(Request)
Pick out every line in the listing below that contains the string "pasti", and copy each one in full.

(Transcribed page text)
[Start of section]
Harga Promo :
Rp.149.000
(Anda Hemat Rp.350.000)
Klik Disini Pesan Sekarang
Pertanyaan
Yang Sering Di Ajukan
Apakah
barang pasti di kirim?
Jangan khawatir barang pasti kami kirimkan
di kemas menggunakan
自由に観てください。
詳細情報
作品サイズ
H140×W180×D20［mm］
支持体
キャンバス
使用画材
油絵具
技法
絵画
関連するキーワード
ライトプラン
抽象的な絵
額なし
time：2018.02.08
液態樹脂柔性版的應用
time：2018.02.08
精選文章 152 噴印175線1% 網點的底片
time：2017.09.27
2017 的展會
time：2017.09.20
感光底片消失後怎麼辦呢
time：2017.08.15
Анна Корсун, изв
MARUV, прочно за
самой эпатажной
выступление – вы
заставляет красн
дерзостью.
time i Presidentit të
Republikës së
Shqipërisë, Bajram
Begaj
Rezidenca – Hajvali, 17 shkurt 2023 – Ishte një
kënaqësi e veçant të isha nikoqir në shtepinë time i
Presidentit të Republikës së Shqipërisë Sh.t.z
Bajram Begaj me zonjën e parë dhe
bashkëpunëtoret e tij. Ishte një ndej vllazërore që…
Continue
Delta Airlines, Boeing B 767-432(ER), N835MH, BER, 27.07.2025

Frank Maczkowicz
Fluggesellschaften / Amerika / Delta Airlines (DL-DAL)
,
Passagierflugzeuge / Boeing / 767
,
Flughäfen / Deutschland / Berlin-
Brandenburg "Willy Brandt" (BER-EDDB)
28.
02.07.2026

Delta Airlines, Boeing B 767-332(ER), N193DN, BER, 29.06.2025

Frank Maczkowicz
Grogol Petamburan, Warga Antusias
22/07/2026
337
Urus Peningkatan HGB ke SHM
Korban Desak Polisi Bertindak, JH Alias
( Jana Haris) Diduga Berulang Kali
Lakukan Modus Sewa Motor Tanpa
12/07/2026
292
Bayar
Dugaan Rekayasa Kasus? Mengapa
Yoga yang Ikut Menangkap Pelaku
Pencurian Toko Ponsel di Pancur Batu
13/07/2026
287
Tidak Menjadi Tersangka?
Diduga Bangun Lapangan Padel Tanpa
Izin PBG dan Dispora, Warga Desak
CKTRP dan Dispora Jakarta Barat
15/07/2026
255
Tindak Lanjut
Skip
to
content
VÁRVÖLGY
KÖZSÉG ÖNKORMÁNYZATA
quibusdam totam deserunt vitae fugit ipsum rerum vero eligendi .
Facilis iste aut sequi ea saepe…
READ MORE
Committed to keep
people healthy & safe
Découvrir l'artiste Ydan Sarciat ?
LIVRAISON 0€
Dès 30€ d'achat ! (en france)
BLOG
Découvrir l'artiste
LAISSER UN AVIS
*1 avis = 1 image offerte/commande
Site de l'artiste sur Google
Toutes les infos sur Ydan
[End of section]
(Answer section)
barang pasti di kirim?
Jangan khawatir barang pasti kami kirimkan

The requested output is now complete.